20 ans pour seulement mille atomes de fer 60

Les isotopes du même élément mais de masse différente, comme le fer 56 naturel, sont éliminés à l’aide de filtres de masse. Les atomes d’autres éléments ayant la même masse que l’objet cible, le fer-60, par exemple le nickel-60 naturel, interfèrent également. Même après une préparation chimique très complexe des échantillons, ils restent des milliards de fois in addition abondants que le fer 60 et doivent être séparés dans un accélérateur spécial utilisant des méthodes de physique nucléaire.

En fin de compte, peut-être cinq atomes individuels de fer 60 sont identifiés au cours d’un processus de mesure qui dure plusieurs heures. Des travaux pionniers sur la détection du fer 60 ont été menés à la TU Munich. Cependant, à l’heure actuelle, l’Université nationale australienne de Canberra est la seule installation au monde suffisamment practical pour effectuer de telles mesures.

Au complete, seulement un millier d’atomes de fer 60 environ ont été mesurés au cours des 20 dernières années. Pour le plutonium 244 interstellaire, présent à des concentrations plus de 10 000 fois inférieures, seules les données relatives aux atomes individuels étaient disponibles pendant longtemps. Ce n’est que récemment qu’il a été probable de déterminer une centaine d’atomes de plutonium 244 dans une infrastructure spécialisée à Sydney, similaire à l’installation HAMSTER actuellement en cours de développement au HZDR.

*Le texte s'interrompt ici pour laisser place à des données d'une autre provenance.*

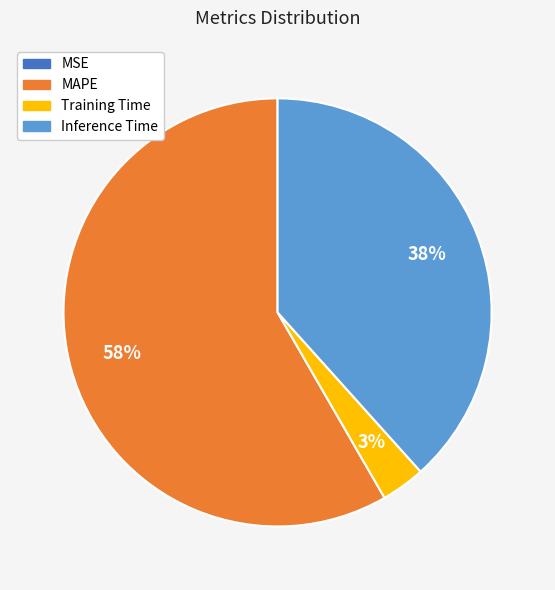

Does any single category account for the majority?

Yes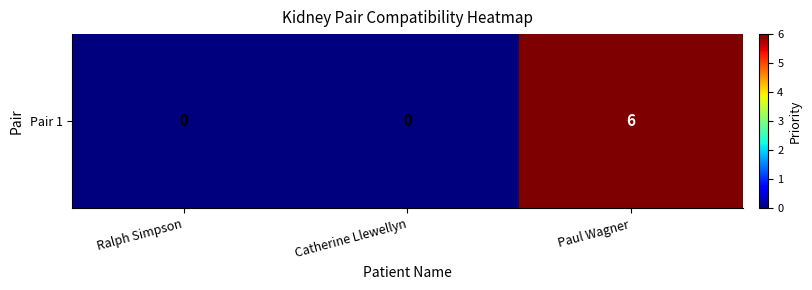

Rank the categories by value from lowest to highest.

Ralph Simpson, Catherine Llewellyn, Paul Wagner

Cependant, seuls certains échantillons se prêtent à l’investigation, qui font business office d’archives pour conserver ces atomes venus de l’espace pendant des thousands and thousands d’années. Les échantillons prélevés à la floor de la Terre, par exemple, sont rapidement « dilués » par les processus géologiques. Les sédiments et les croûtes provenant des profondeurs marines, qui se forment lentement et sans perturbation au fond de l’océan, sont idéaux. Alternativement, des échantillons provenant de la area lunaire conviennent auto les processus perturbateurs ne posent guère de problème.

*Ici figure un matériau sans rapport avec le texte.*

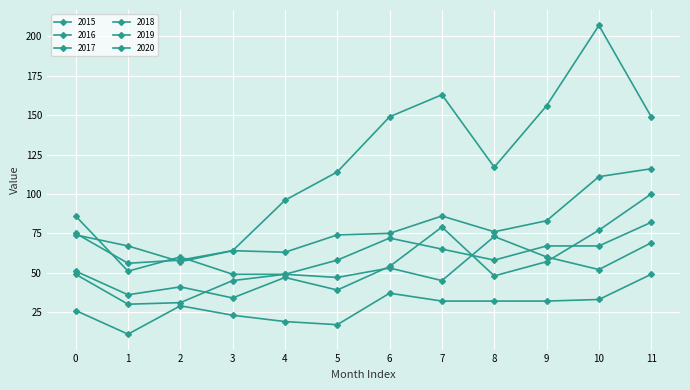

Reading left to right, extract all data points from this chart.

2015: 0=26	1=11	2=29	3=23	4=19	5=17	6=37	7=32	8=32	9=32	10=33	11=49
2016: 0=51	1=36	2=41	3=34	4=47	5=39	6=54	7=79	8=48	9=57	10=77	11=100
2017: 0=75	1=56	2=58	3=64	4=63	5=74	6=75	7=86	8=76	9=83	10=111	11=116
2018: 0=86	1=51	2=60	3=49	4=49	5=58	6=72	7=65	8=58	9=67	10=67	11=82
2019: 0=49	1=30	2=31	3=45	4=49	5=47	6=53	7=45	8=73	9=60	10=52	11=69
2020: 0=74	1=67	2=57	3=64	4=96	5=114	6=149	7=163	8=117	9=156	10=207	11=149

Lors d’un voyage de recherche jusqu’au début novembre 2023, Wallner et ses collègues partiront à la recherche d’autres isotopes cosmiques dans des installations AMS particulièrement adaptées situées dans les villes australiennes de Canberra (fer 60) et de Sydney (plutonium 244). À cette fin, il a reçu de l’agence spatiale américaine NASA un particular nombre d’échantillons lunaires.

« Des mesures parallèles ont également lieu au HZDR. Ces échantillons uniques nous permettront d’acquérir de nouvelles connaissances sur les explosions de supernova près de la Terre, mais aussi sur les éléments les plus lourds de notre galaxie qui se forment à travers ces processus et d’autres », est sure Wallner.

Journaliste scientifique, Adrien explore les grands défis technologiques et environnementaux de notre époque avec rigueur. Sa plume vive et claire fait de lui un guide essentiel pour quiconque cherche à comprendre les enjeux actuels d'un monde en rapide évolution.